— Document passage —
++++++++++
2. Script Differences & Similarities
The basic premise of the script stayed the same: >Perseus has to get the head of the Medusa to save a city<. But so many details, so many things have changed that this is a whole different story. Andromeda was reduced from the tough girl to a wailing, party-hopping, promiscuous princess and this time around she stayed in Joppa. And last but not least: Perseus and Andromeda don't fall in love with each other. The enemy this time is a godess herself, not just a fallen son of a god. 
The only new character is the Wilting Girl: a low godess, helping Zeus. She dies, because nobody prays to her anymore, but nonetheless she and Perseus fall in love with each other.
The Leviathan plays a bigger role in this new script, as it was just a last resort in the previous script.

3. Analysis

To get a clearer picture of the script, I want to take a look at the motivations for our characters:

Perseus: Longing for an important and meaningful life; discovering to be the son of Zeus takes care of that on page 19; what is his motivation for the rest of the movie? He kills the Medusa because he is supposed to do that; at the End of the movie: wants to save the Wilting Girl;
The Wilting Girl: No real intrinsic motivations, she is a servant of Zeus and as such follows his orders;
Andromeda: Really doesn't want to marry; that's about it.
++++++++++
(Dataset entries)
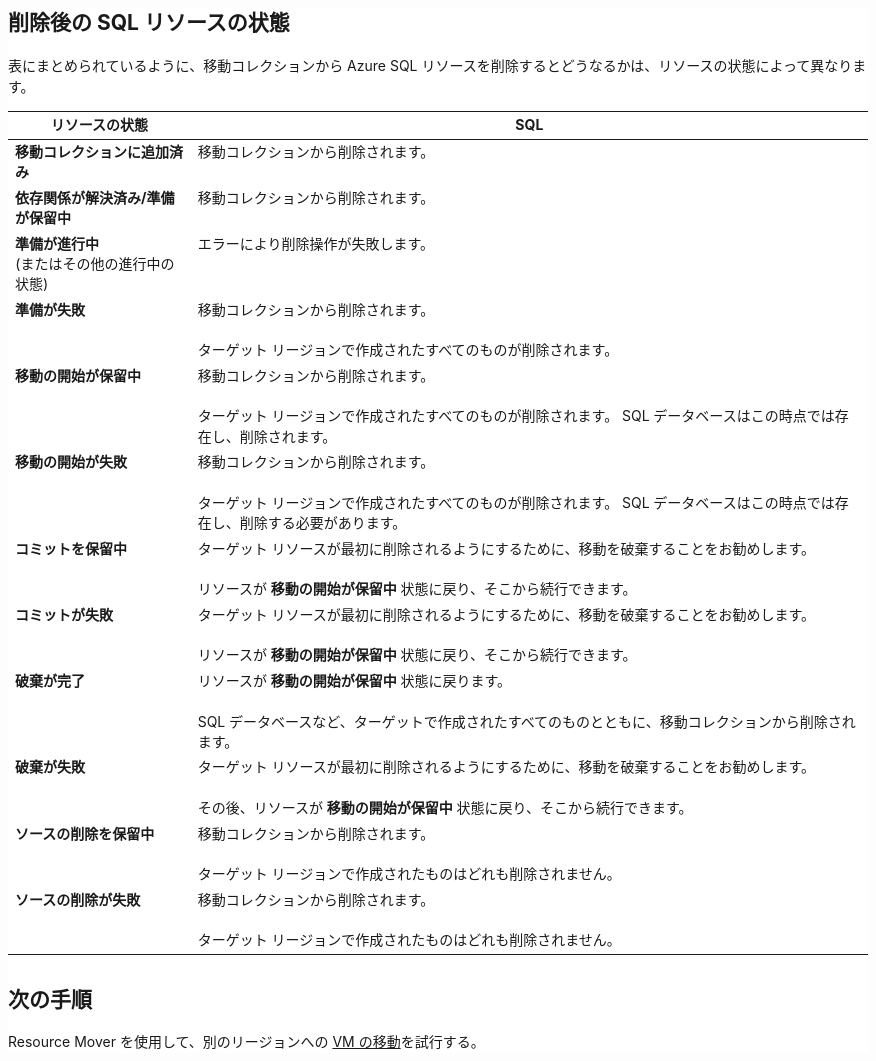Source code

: ## <a name="sql-resource-state-after-removing"></a>削除後の SQL リソースの状態

表にまとめられているように、移動コレクションから Azure SQL リソースを削除するとどうなるかは、リソースの状態によって異なります。

**リソースの状態** | **SQL** 
--- | --- 
**移動コレクションに追加済み** | 移動コレクションから削除されます。 
**依存関係が解決済み/準備が保留中** | 移動コレクションから削除されます。 
**準備が進行中**<br/> (またはその他の進行中の状態)  | エラーにより削除操作が失敗します。 
**準備が失敗** | 移動コレクションから削除されます。<br/><br/>ターゲット リージョンで作成されたすべてのものが削除されます。 
**移動の開始が保留中** |  移動コレクションから削除されます。<br/><br/>ターゲット リージョンで作成されたすべてのものが削除されます。 SQL データベースはこの時点では存在し、削除されます。 
**移動の開始が失敗** | 移動コレクションから削除されます。<br/><br/>ターゲット リージョンで作成されたすべてのものが削除されます。 SQL データベースはこの時点では存在し、削除する必要があります。 
**コミットを保留中** | ターゲット リソースが最初に削除されるようにするために、移動を破棄することをお勧めします。<br/><br/> リソースが **移動の開始が保留中** 状態に戻り、そこから続行できます。
**コミットが失敗** | ターゲット リソースが最初に削除されるようにするために、移動を破棄することをお勧めします。<br/><br/> リソースが **移動の開始が保留中** 状態に戻り、そこから続行できます。 
**破棄が完了** |  リソースが **移動の開始が保留中** 状態に戻ります。<br/><br/> SQL データベースなど、ターゲットで作成されたすべてのものとともに、移動コレクションから削除されます。 
**破棄が失敗** | ターゲット リソースが最初に削除されるようにするために、移動を破棄することをお勧めします。<br/><br/> その後、リソースが **移動の開始が保留中** 状態に戻り、そこから続行できます。 
**ソースの削除を保留中** | 移動コレクションから削除されます。<br/><br/> ターゲット リージョンで作成されたものはどれも削除されません。 
**ソースの削除が失敗** | 移動コレクションから削除されます。<br/><br/> ターゲット リージョンで作成されたものはどれも削除されません。 

## <a name="next-steps"></a>次の手順

Resource Mover を使用して、別のリージョンへの [VM の移動](tutorial-move-region-virtual-machines.md)を試行する。
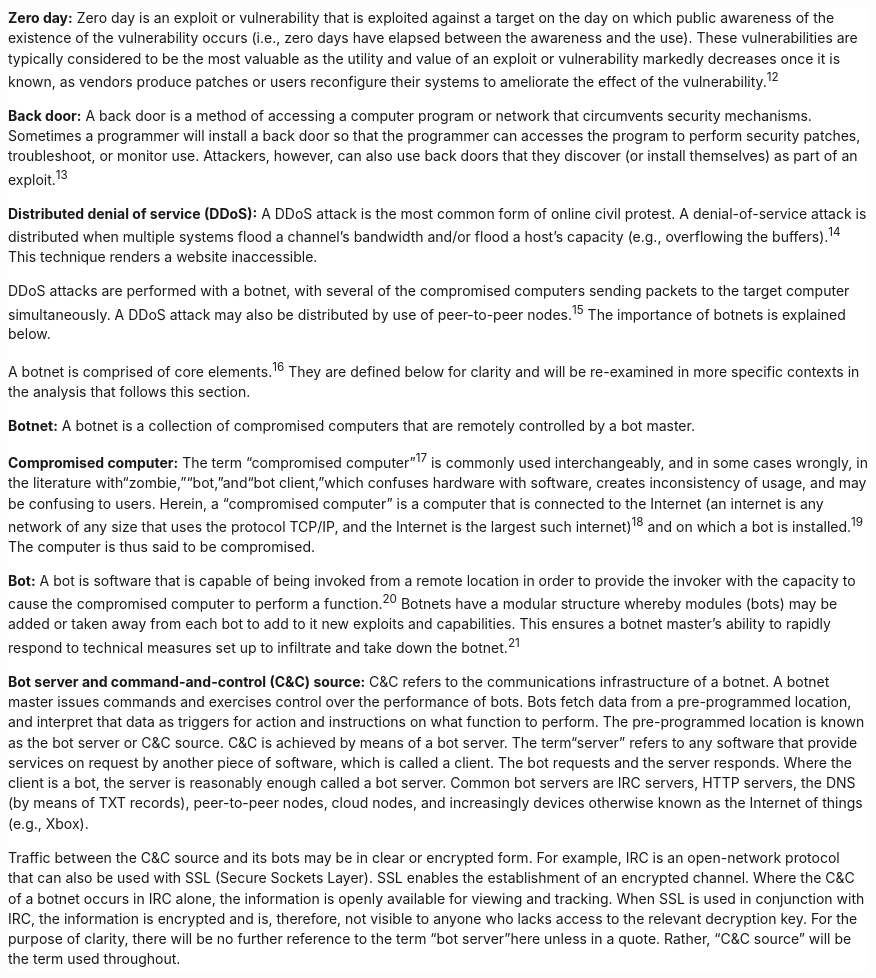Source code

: **Zero day:** Zero day is an exploit or vulnerability that is exploited against a target on the day on which public awareness of the existence of the vulnerability occurs (i.e., zero days have elapsed between the awareness and the use). These vulnerabilities are typically considered to be the most valuable as the utility and value of an exploit or vulnerability markedly decreases once it is known, as vendors produce patches or users reconfigure their systems to ameliorate the effect of the vulnerability.<sup>12</sup>

**Back door:** A back door is a method of accessing a computer program or network that circumvents security mechanisms. Sometimes a programmer will install a back door so that the programmer can accesses the program to perform security patches, troubleshoot, or monitor use. Attackers, however, can also use back doors that they discover (or install themselves) as part of an exploit.<sup>13</sup>

**Distributed denial of service (DDoS):** A DDoS attack is the most common form of online civil protest. A denial-of-service attack is distributed when multiple systems flood a channel’s bandwidth and/or flood a host’s capacity (e.g., overflowing the buffers).<sup>14</sup> This technique renders a website inaccessible.

DDoS attacks are performed with a botnet, with several of the compromised computers sending packets to the target computer simultaneously. A DDoS attack may also be distributed by use of peer-to-peer nodes.<sup>15</sup> The importance of botnets is explained below.

A botnet is comprised of core elements.<sup>16</sup> They are defined below for clarity and will be re-examined in more specific contexts in the analysis that follows this section.

**Botnet:** A botnet is a collection of compromised computers that are remotely controlled by a bot master.

**Compromised computer:** The term “compromised computer”<sup>17</sup> is commonly used interchangeably, and in some cases wrongly, in the literature with“zombie,”“bot,”and“bot client,”which confuses hardware with software, creates inconsistency of usage, and may be confusing to users. Herein, a “compromised computer” is a computer that is connected to the Internet (an internet is any network of any size that uses the protocol TCP/IP, and the Internet is the largest such internet)<sup>18</sup> and on which a bot is installed.<sup>19</sup> The computer is thus said to be compromised.

**Bot:** A bot is software that is capable of being invoked from a remote location in order to provide the invoker with the capacity to cause the compromised computer to perform a function.<sup>20</sup> Botnets have a modular structure whereby modules (bots) may be added or taken away from each bot to add to it new exploits and capabilities. This ensures a botnet master’s ability to rapidly respond to technical measures set up to infiltrate and take down the botnet.<sup>21</sup>

**Bot server and command-and-control (C&C) source:** C&C refers to the communications infrastructure of a botnet. A botnet master issues commands and exercises control over the performance of bots. Bots fetch data from a pre-programmed location, and interpret that data as triggers for action and instructions on what function to perform. The pre-programmed location is known as the bot server or C&C source. C&C is achieved by means of a bot server. The term“server” refers to any software that provide services on request by another piece of software, which is called a client. The bot requests and the server responds. Where the client is a bot, the server is reasonably enough called a bot server. Common bot servers are IRC servers, HTTP servers, the DNS (by means of TXT records), peer-to-peer nodes, cloud nodes, and increasingly devices otherwise known as the Internet of things (e.g., Xbox).

Traffic between the C&C source and its bots may be in clear or encrypted form. For example, IRC is an open-network protocol that can also be used with SSL (Secure Sockets Layer). SSL enables the establishment of an encrypted channel. Where the C&C of a botnet occurs in IRC alone, the information is openly available for viewing and tracking. When SSL is used in conjunction with IRC, the information is encrypted and is, therefore, not visible to anyone who lacks access to the relevant decryption key. For the purpose of clarity, there will be no further reference to the term “bot server”here unless in a quote. Rather, “C&C source” will be the term used throughout.
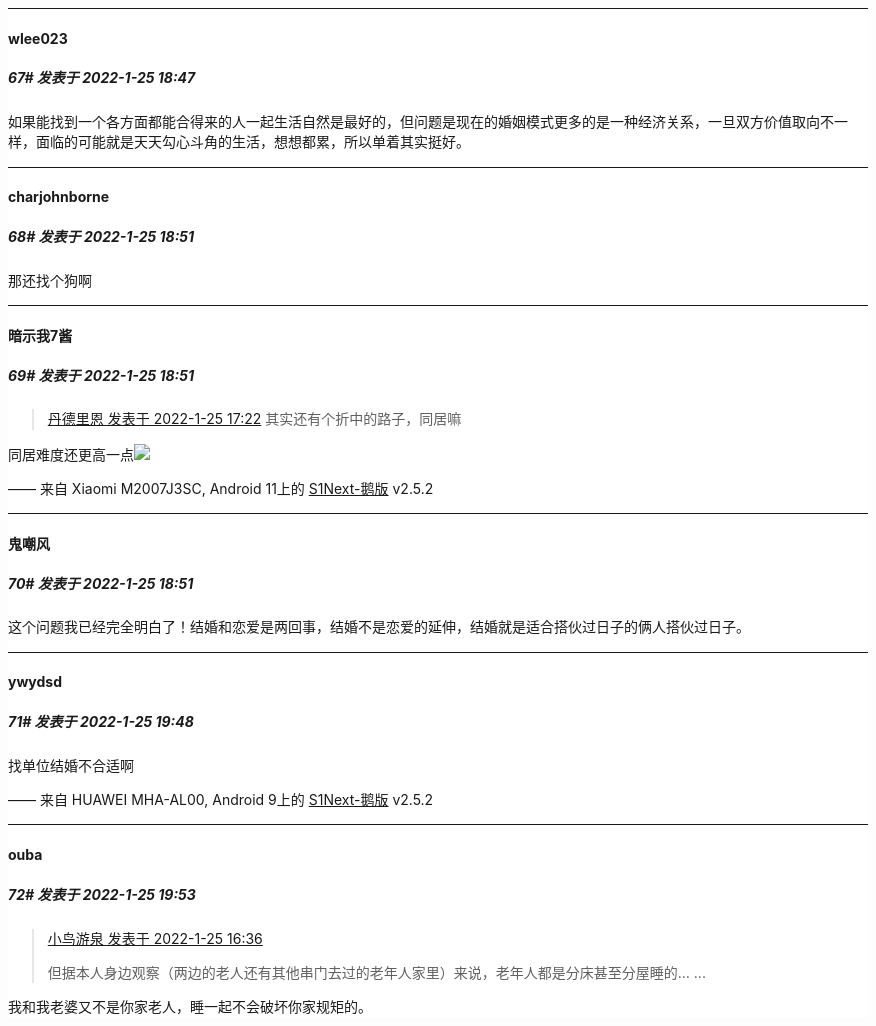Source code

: *****

####  wlee023  
##### 67#       发表于 2022-1-25 18:47

如果能找到一个各方面都能合得来的人一起生活自然是最好的，但问题是现在的婚姻模式更多的是一种经济关系，一旦双方价值取向不一样，面临的可能就是天天勾心斗角的生活，想想都累，所以单着其实挺好。

*****

####  charjohnborne  
##### 68#       发表于 2022-1-25 18:51

那还找个狗啊

*****

####  暗示我7酱  
##### 69#       发表于 2022-1-25 18:51

<blockquote><a href="httphttps://bbs.saraba1st.com/2b/forum.php?mod=redirect&amp;goto=findpost&amp;pid=54425939&amp;ptid=2049006" target="_blank">丹德里恩 发表于 2022-1-25 17:22</a>
其实还有个折中的路子，同居嘛</blockquote>
同居难度还更高一点<img src="https://static.saraba1st.com/image/smiley/face2017/033.png" referrerpolicy="no-referrer">

—— 来自 Xiaomi M2007J3SC, Android 11上的 [S1Next-鹅版](https://github.com/ykrank/S1-Next/releases) v2.5.2

*****

####  鬼嘲风  
##### 70#       发表于 2022-1-25 18:51

这个问题我已经完全明白了！结婚和恋爱是两回事，结婚不是恋爱的延伸，结婚就是适合搭伙过日子的俩人搭伙过日子。



*****

####  ywydsd  
##### 71#       发表于 2022-1-25 19:48

找单位结婚不合适啊

—— 来自 HUAWEI MHA-AL00, Android 9上的 [S1Next-鹅版](https://github.com/ykrank/S1-Next/releases) v2.5.2

*****

####  ouba  
##### 72#       发表于 2022-1-25 19:53

<blockquote><a href="httphttps://bbs.saraba1st.com/2b/forum.php?mod=redirect&amp;goto=findpost&amp;pid=54425477&amp;ptid=2049006" target="_blank">小鸟游泉 发表于 2022-1-25 16:36</a>

但据本人身边观察（两边的老人还有其他串门去过的老年人家里）来说，老年人都是分床甚至分屋睡的… ...</blockquote>
我和我老婆又不是你家老人，睡一起不会破坏你家规矩的。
++++++++++
— Work instruction 1 —
Output the passage from the Perseus script analysis starting at "The only new" and ending at "that's about it.", copied word for word.
— Work instruction 2 —
From the dataset entries, return the lines starting at the line containing "Xiaomi M2007J3SC, Android" and ending at the line containing "发表于 2022-1-25 19:53", with both of those lines included and nothing altered.

— Answer 1 —
The only new character is the Wilting Girl: a low godess, helping Zeus. She dies, because nobody prays to her anymore, but nonetheless she and Perseus fall in love with each other.
The Leviathan plays a bigger role in this new script, as it was just a last resort in the previous script.

3. Analysis

To get a clearer picture of the script, I want to take a look at the motivations for our characters:

Perseus: Longing for an important and meaningful life; discovering to be the son of Zeus takes care of that on page 19; what is his motivation for the rest of the movie? He kills the Medusa because he is supposed to do that; at the End of the movie: wants to save the Wilting Girl;
The Wilting Girl: No real intrinsic motivations, she is a servant of Zeus and as such follows his orders;
Andromeda: Really doesn't want to marry; that's about it.

— Answer 2 —
—— 来自 Xiaomi M2007J3SC, Android 11上的 [S1Next-鹅版](https://github.com/ykrank/S1-Next/releases) v2.5.2

*****

####  鬼嘲风  
##### 70#       发表于 2022-1-25 18:51

这个问题我已经完全明白了！结婚和恋爱是两回事，结婚不是恋爱的延伸，结婚就是适合搭伙过日子的俩人搭伙过日子。



*****

####  ywydsd  
##### 71#       发表于 2022-1-25 19:48

找单位结婚不合适啊

—— 来自 HUAWEI MHA-AL00, Android 9上的 [S1Next-鹅版](https://github.com/ykrank/S1-Next/releases) v2.5.2

*****

####  ouba  
##### 72#       发表于 2022-1-25 19:53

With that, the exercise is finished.